OpenAI has confirmed it is delaying the public release of its next-generation AI models, GPT-5.6, at the direct request of the Trump White House. The company will first share the models with a small, government-preapproved set of customers, then work with the administration to gradually expand access over the coming weeks.
OpenAI is privately unhappy with the arrangement, according to a person familiar with the company's thinking, but views it as a short-term concession rather than a lasting precedent.
"We don't believe this kind of government access process should become the long-term default. It keeps the best tools from users, developers, enterprises, cyber defenders, and global partners who need them." — OpenAI blog post
A Framework That Doesn't Exist Yet
Earlier this month, President Trump signed an executive order designed to address cybersecurity concerns around powerful new AI models. The order proposed a voluntary 30-day advance-sharing process between AI labs and the government — with an explicit carve-out against turning that process into a de facto licensing regime.
The problem: that voluntary framework hasn't actually been built yet.

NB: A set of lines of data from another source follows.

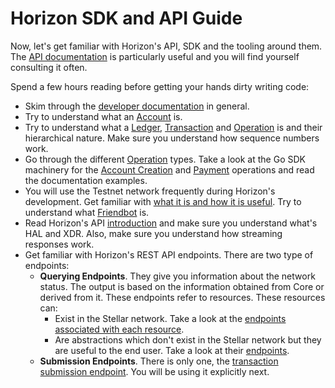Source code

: # **Horizon SDK and API Guide**

Now, let's get familiar with Horizon's API, SDK and the tooling around them. The [API documentation](https://developers.stellar.org/api/) is particularly useful and you will find yourself consulting it often.

Spend a few hours reading before getting your hands dirty writing code:

- Skim through the [developer documentation](https://developers.stellar.org/docs/) in general. 
- Try to understand what an [Account](https://developers.stellar.org/docs/glossary/accounts/) is.
- Try to understand what a [Ledger](https://developers.stellar.org/docs/glossary/ledger/), [Transaction](https://developers.stellar.org/docs/glossary/transactions/) and [Operation](https://developers.stellar.org/docs/glossary/operations/) is and their hierarchical nature. Make sure you understand how sequence numbers work.
- Go through the different [Operation](https://developers.stellar.org/docs/start/list-of-operations/) types. Take a look at the Go SDK machinery for the [Account Creation](https://godoc.org/github.com/stellar/go/txnbuild#CreateAccount) and [Payment](https://godoc.org/github.com/stellar/go/txnbuild#Payment) operations and read the documentation examples.
- You will use the Testnet network frequently during Horizon's development. Get familiar with [what it is and how it is useful](https://developers.stellar.org/docs/glossary/testnet/). Try to understand what [Friendbot](https://github.com/stellar/go/tree/master/services/friendbot) is.
- Read Horizon's API [introduction](https://developers.stellar.org/api/introduction/) and make sure you understand what's HAL and XDR. Also, make sure you understand how streaming responses work.
- Get familiar with Horizon's REST API endpoints. There are two type of endpoints:
    - **Querying Endpoints**. They give you information about the network status. The output is based on the information obtained from Core or derived from it. These endpoints refer to resources. These resources can:
        - Exist in the Stellar network. Take a look at the [endpoints associated with each resource](https://developers.stellar.org/api/resources/).
        - Are abstractions which don't exist in the Stellar network but they are useful to the end user. Take a look at their [endpoints](https://developers.stellar.org/api/aggregations/).
    - **Submission Endpoints**. There is only one, the [transaction submission endpoint](https://www.stellar.org/developers/horizon/reference/endpoints/transactions-create.html). You will be using it explicitly next.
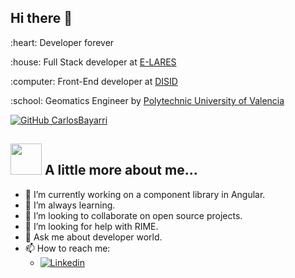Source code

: 
## Hi there 👋

<p> :heart: Developer forever </p>
<p> :house: Full Stack developer at <a href="https://e-lares.com" target="_blank">E-LARES</a> </p>
<p> :computer: Front-End developer at <a href="https://www.disid.com/" target="_blank">DISID</a> </p>
<p> :school: Geomatics Engineer by <a href="http://www.upv.es/" target="_blank">Polytechnic University of Valencia</a> </p>

[![GitHub CarlosBayarri](https://img.shields.io/github/followers/CarlosBayarri?label=follow&style=social)](https://github.com/CarlosBayarri)

## <img src="https://media.giphy.com/media/VgCDAzcKvsR6OM0uWg/giphy.gif" width="50"> A little more about me...  

- 🔭 I’m currently working on a component library in Angular.
- 🌱 I’m always learning.
- 👯 I’m looking to collaborate on open source projects.
- 🤔 I’m looking for help with RIME.
- 💬 Ask me about developer world.
- 📫 How to reach me: 
  - <a href="https://www.linkedin.com/in/carlos-bayarri/"><img alt="Linkedin" src="https://img.shields.io/badge/linkedin-0077B5?logo=linkedin&logoColor=white&style=for-the-badge"/></a>


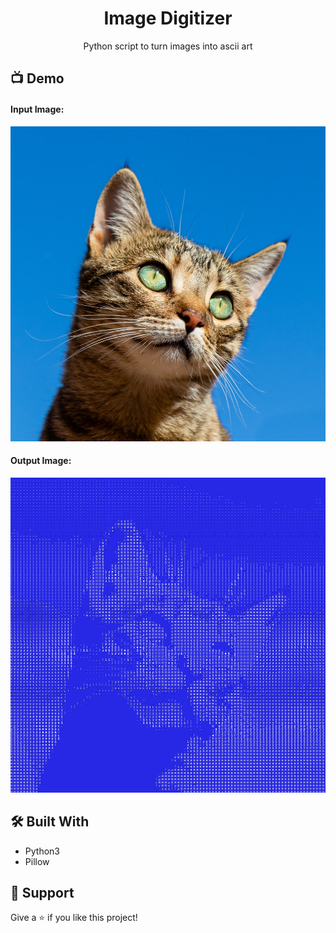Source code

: <h1 align="center">Image Digitizer</h1>

<p align="center">Python script to turn images into ascii art</p>

## 📺 Demo

#### Input Image:
![Emoji Land with noise level 100](inputs/cat.jpg)

#### Output Image:
![Emoji Land with noise level 100](outputs/cat.jpg)

## 🛠 Built With

- Python3
- Pillow

## 🤝 Support

Give a ⭐️ if you like this project!
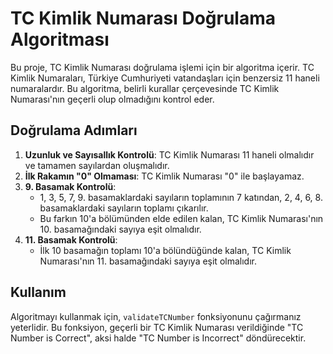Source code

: # TC Kimlik Numarası Doğrulama Algoritması

Bu proje, TC Kimlik Numarası doğrulama işlemi için bir algoritma içerir. TC Kimlik Numaraları, Türkiye Cumhuriyeti vatandaşları için benzersiz 11 haneli numaralardır. Bu algoritma, belirli kurallar çerçevesinde TC Kimlik Numarası'nın geçerli olup olmadığını kontrol eder.

## Doğrulama Adımları

1. **Uzunluk ve Sayısallık Kontrolü**: TC Kimlik Numarası 11 haneli olmalıdır ve tamamen sayılardan oluşmalıdır.
2. **İlk Rakamın "0" Olmaması**: TC Kimlik Numarası "0" ile başlayamaz.
3. **9. Basamak Kontrolü**:
   - 1, 3, 5, 7, 9. basamaklardaki sayıların toplamının 7 katından, 2, 4, 6, 8. basamaklardaki sayıların toplamı çıkarılır.
   - Bu farkın 10'a bölümünden elde edilen kalan, TC Kimlik Numarası'nın 10. basamağındaki sayıya eşit olmalıdır.
4. **11. Basamak Kontrolü**:
   - İlk 10 basamağın toplamı 10'a bölündüğünde kalan, TC Kimlik Numarası'nın 11. basamağındaki sayıya eşit olmalıdır.

## Kullanım

Algoritmayı kullanmak için, `validateTCNumber` fonksiyonunu çağırmanız yeterlidir. 
Bu fonksiyon, geçerli bir TC Kimlik Numarası verildiğinde "TC Number is Correct", aksi halde "TC Number is Incorrect" döndürecektir.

OpenAI executives confirmed on Friday that no formal process is in place, leaving frontier AI labs in a regulatory grey zone where cooperation with the government is technically voluntary but practically unavoidable.
Anthropic Still Caught in Its Own Standoff
OpenAI's delay comes just two weeks after the White House sent an export control directive to Anthropic, which forced the company to take its most advanced models offline for all customers. That dispute remains unresolved — some of Anthropic's own employees are still blocked from accessing its most capable AI systems.
The back-to-back interventions are creating significant uncertainty across the US AI industry, particularly given that the Trump administration has spent much of the past two years cutting AI regulation to boost American competitiveness against China.
What GPT-5.6 Actually Offers
OpenAI's GPT-5.6 will launch in three variants:
- Sol — the most capable version, with top benchmark scores in cybersecurity, biology, and agentic tasks
- Terra — a mid-tier option
- Luna — a fast, cost-efficient version
Alongside the new models, OpenAI says it has developed a "layered safeguard stack" aimed at preventing misuse — including cyberattacks and other malicious applications.
Opaque Approval Process
OpenAI plans to expand its approved customer list as early as next week, including some international partners. However, the company says it cannot disclose how the White House is making approval decisions. The process, as described by OpenAI executives, is straightforward but opaque: the company submits a list of customers and receives feedback from the government.
The White House did not respond to requests for comment.